Agriculture Committee MEPs have tabled proposals that would make it easier to use forests to offset carbon emissions under the EU's draft 2030 climate and energy rules.
In a report adopted last week, MEPs asked that "forest management" - which involves conservation rather than planting new trees - be factored into EU rules, and voted to hike available carbon credits for forests and grasslands from 280 million tonnes of CO2 equivalent to 425 million.
They say the approach is in line with the 2015 Paris climate deal and reflects "the concerns related to the lower mitigation potential in the agriculture sector".
But their suggestions have been rubbished by climate NGO Transport & Environment (T&E), which says that reducing emissions in farming is no more difficult than in other sectors.
A report commissioned by the group says that using cover or catch crops and crop rotation could aid soil nutrition and drastically reduce farming emissions.
"There is a myth that agriculture cannot reduce emissions," said Carlos Calvo Ambel, T&E's transport and energy analyst. "There is no reason why agriculture should be given a free ride."
The MEPs' position is at odds with a draft report by environment MEPs, who are in the lead on the issue and want to slash forestry credits to 190 million tonnes of CO2 equivalent.
The 2030 targets, proposed by the EU last July, commit the bloc to cutting greenhouse gas emissions by 40pc compared to 1990 in all sectors of the economy.
Ireland is being asked to slash emissions by 30pc by 2030, compared to 2005, in transport, buildings, agriculture, and waste, as part of the overall target, with generous offsets for forests, grassland and the fact that the country is not heavily industrialised.
Fine Gael MEP Seán Kelly (pictured) says Parliament's final position, due to be put to a vote in the summer, is likely to "put an extra burden on agriculture".
But he said he hopes that the positions will soften once MEPs go into three-way talks with the Commission and EU governments. The bloc wants to ink a final deal by the end of the year.
Farming emissions make up over a third of total emissions in Ireland, the largest share in the EU.

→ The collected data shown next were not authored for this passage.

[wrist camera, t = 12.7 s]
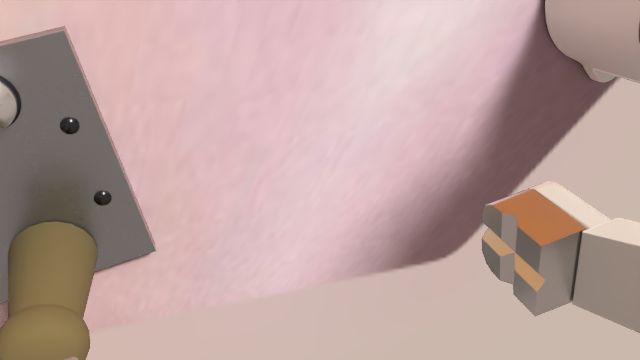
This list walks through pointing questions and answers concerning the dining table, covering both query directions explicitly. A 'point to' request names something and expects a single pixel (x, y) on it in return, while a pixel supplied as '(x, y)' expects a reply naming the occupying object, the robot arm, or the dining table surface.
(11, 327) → the cork
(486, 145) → the dining table surface
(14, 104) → the steel pin
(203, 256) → the dining table surface
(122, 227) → the flange plate
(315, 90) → the dining table surface
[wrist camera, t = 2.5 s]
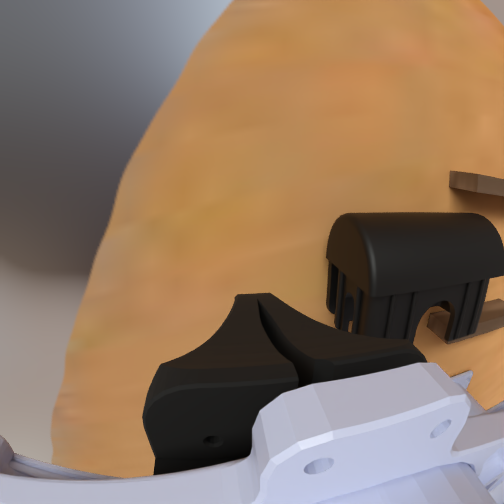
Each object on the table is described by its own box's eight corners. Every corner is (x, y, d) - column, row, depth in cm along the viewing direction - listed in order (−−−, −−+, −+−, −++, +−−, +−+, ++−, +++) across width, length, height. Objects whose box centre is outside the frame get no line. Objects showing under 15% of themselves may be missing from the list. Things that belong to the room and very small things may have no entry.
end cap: (446, 204, 19) (514, 224, 13) (434, 294, 21) (489, 334, 14) (322, 203, 18) (377, 226, 12) (318, 311, 20) (358, 372, 13)
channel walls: (496, 309, 23) (515, 322, 20) (427, 326, 22) (447, 344, 19) (518, 183, 19) (541, 188, 16) (450, 170, 18) (478, 174, 15)
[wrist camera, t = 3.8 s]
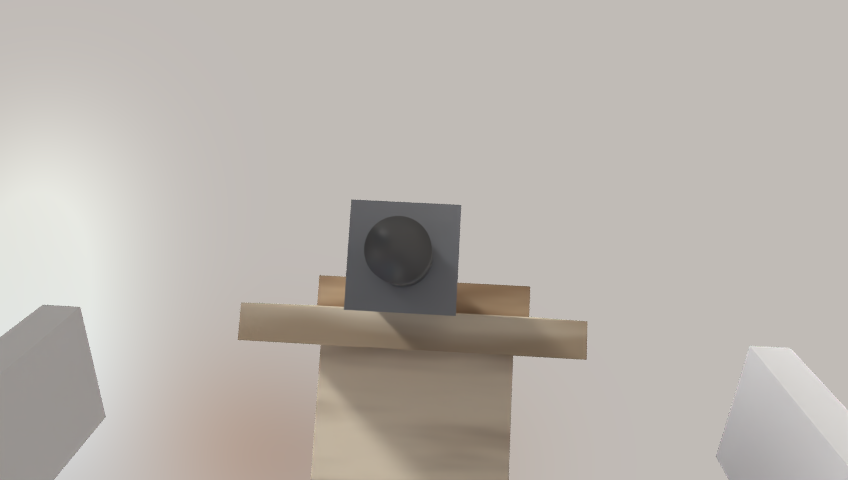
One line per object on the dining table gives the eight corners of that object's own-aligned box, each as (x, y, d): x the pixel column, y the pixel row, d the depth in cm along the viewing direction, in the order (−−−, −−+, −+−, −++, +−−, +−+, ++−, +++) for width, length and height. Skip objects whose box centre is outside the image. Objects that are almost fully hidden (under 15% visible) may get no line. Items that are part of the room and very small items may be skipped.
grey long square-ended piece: (462, 316, 13) (468, 182, 14) (325, 309, 14) (335, 175, 14) (447, 312, 37) (449, 263, 38) (397, 309, 37) (400, 260, 38)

Ireland is already slated to miss its 2020 emission reduction targets.
In their report, agriculture MEPs also asked for more aid for precision agriculture and other climate-friendly practices, and called on the bloc to take account of Brexit in the 2030 targets.

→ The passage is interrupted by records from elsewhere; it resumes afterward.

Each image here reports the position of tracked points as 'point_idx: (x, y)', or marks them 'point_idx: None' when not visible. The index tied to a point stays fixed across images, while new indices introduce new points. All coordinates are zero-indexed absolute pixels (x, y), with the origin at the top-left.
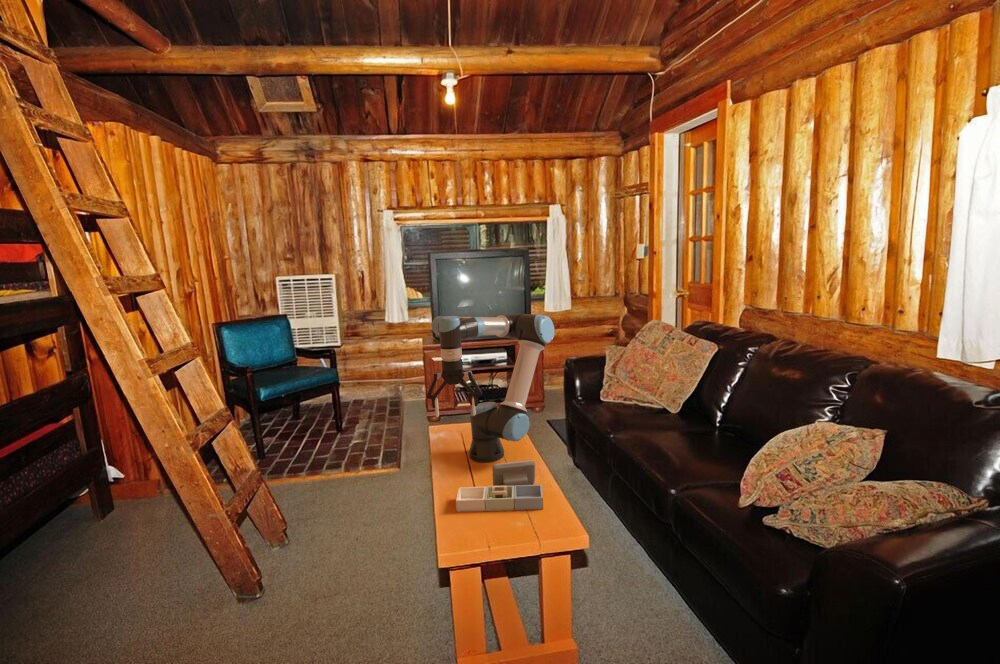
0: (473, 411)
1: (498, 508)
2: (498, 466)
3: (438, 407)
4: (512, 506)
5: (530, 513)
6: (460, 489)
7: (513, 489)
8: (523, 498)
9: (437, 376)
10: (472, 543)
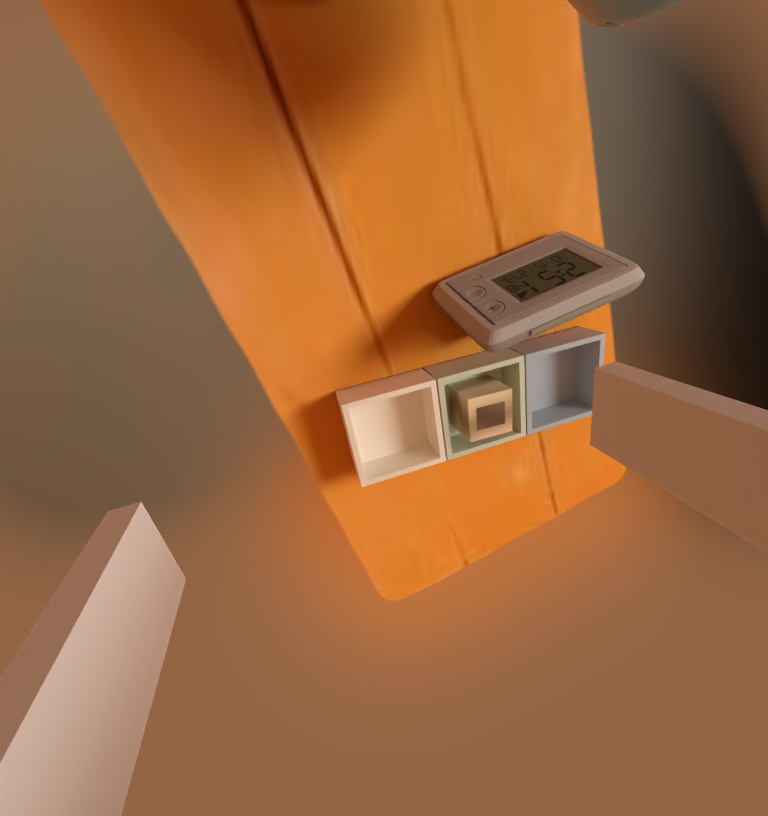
0: (639, 466)
1: None
2: (507, 345)
3: (91, 605)
4: None
5: None
6: (348, 411)
7: (523, 381)
8: (551, 427)
9: None
10: (431, 565)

Young and small farmers could see their EU subsidies doubled under changes to the Common Agricultural Policy proposed by MEPs. Other proposals include doubling the farm size threshold for farmers having to implement the three-crop rule, to between 15 and 30 hectares.
But environmental NGOs have hit out at the proposals via an amendment to the EU's budget rules.
The European Environmental Bureau (EEB) says MEPs are "effectively attempting to pre-empt official political CAP reform negotiations".
Public consultation on the CAP post-2020 closed last week after receiving 320,000 responses from all 28 EU countries. A white paper on the future of the CAP will be published this year with legislation expected in early 2018.
EU officials have confirmed that Irish concerns will not be a priority in the first phase of Brexit talks.
Following the publication of the bloc’s more detailed negotiating stance, a senior EU official said Ireland’s concerns would be addressed in detail during a second phase of talks dealing with trade.
The EU expects talks to begin some time in June, following the UK elections. It hopes to agree broad principles on the Irish border by the November.